**Problem details:**
Looking at the entries underneath, work out how many lines contain "Vietnam". Write only that number.

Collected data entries
========

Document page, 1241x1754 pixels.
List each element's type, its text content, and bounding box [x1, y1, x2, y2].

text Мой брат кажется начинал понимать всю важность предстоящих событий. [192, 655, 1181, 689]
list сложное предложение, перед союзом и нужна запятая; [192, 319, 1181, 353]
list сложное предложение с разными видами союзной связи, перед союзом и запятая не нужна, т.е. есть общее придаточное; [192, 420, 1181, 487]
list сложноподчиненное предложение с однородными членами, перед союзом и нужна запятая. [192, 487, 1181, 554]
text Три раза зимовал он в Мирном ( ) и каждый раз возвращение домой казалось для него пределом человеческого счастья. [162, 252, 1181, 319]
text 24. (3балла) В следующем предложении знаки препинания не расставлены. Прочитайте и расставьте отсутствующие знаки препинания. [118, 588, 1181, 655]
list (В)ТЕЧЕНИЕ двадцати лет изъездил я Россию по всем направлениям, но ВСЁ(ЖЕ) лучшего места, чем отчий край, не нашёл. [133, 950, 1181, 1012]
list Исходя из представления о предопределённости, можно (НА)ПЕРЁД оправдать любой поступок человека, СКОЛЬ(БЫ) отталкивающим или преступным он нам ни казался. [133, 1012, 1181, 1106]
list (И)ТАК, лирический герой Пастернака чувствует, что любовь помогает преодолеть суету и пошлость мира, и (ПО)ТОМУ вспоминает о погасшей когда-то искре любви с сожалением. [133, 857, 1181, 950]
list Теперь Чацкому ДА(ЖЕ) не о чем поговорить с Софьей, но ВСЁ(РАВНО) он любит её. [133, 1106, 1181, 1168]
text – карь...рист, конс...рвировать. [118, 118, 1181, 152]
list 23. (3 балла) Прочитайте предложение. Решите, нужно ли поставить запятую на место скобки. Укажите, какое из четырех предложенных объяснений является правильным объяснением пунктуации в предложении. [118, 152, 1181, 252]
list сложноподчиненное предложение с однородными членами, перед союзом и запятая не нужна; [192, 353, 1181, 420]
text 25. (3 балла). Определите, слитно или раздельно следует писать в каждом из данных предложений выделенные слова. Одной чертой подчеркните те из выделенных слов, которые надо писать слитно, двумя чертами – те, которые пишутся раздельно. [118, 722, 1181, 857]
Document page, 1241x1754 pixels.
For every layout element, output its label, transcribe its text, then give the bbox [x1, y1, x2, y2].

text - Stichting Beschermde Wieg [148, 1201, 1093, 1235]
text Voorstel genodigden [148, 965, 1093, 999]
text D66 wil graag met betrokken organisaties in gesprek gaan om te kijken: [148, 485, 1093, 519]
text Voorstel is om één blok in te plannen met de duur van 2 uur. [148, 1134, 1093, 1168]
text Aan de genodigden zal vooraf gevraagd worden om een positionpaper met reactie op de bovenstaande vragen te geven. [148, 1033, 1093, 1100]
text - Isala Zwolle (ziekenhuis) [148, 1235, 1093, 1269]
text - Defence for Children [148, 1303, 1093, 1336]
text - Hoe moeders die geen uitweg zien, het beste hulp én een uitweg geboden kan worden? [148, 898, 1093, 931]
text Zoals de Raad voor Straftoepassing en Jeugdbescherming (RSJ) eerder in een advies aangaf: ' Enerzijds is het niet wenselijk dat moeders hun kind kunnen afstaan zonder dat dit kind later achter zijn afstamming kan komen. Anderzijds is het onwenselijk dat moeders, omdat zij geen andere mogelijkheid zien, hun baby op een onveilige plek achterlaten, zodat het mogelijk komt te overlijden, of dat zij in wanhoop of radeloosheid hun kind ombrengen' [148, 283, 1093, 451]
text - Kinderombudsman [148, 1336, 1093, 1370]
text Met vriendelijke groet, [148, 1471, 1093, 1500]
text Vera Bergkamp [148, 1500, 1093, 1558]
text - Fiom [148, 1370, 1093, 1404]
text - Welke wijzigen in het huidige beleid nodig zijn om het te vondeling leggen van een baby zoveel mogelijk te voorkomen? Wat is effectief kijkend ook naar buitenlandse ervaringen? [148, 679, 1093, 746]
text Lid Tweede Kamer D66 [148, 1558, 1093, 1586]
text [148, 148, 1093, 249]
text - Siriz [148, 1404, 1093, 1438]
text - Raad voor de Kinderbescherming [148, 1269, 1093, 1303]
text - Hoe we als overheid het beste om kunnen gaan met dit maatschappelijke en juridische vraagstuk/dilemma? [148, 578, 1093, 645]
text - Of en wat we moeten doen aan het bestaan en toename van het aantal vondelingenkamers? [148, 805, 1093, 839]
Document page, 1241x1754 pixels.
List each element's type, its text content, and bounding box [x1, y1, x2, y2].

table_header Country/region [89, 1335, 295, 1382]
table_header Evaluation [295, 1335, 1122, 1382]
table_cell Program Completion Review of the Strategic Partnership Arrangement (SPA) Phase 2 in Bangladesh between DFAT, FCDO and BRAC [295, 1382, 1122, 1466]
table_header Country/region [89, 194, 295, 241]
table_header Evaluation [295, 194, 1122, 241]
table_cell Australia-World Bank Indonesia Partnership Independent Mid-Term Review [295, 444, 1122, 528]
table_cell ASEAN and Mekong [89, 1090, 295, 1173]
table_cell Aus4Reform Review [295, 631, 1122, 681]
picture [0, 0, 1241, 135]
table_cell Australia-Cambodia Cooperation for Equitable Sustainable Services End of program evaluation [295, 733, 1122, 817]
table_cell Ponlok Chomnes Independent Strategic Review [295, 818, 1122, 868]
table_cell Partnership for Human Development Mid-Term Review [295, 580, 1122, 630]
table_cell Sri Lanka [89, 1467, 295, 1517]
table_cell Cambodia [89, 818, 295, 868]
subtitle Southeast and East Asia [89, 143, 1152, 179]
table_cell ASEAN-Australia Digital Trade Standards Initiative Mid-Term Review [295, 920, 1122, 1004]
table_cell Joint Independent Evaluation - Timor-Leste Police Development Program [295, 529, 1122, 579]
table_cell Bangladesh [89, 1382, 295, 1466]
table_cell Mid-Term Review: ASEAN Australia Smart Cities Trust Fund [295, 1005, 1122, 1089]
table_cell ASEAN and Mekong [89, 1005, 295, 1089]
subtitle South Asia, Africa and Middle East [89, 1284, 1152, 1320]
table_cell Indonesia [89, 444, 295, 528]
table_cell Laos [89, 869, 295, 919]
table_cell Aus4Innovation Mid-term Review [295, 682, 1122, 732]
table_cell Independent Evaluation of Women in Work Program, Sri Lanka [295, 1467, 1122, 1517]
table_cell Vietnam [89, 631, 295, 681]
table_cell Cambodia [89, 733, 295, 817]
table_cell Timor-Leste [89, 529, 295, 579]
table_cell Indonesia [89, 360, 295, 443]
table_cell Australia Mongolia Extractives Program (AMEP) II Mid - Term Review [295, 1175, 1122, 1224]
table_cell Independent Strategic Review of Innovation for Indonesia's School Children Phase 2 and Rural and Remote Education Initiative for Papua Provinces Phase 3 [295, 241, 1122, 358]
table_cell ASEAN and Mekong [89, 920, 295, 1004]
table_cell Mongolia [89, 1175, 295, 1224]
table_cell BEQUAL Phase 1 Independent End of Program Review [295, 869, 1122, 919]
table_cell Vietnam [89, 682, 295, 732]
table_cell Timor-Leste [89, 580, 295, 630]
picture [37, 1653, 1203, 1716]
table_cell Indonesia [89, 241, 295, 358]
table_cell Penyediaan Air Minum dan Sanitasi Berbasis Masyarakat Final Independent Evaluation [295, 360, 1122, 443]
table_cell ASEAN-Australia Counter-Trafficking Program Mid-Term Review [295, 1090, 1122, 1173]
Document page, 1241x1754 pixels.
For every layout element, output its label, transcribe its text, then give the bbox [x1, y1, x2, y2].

========

**Solution for this task:**
2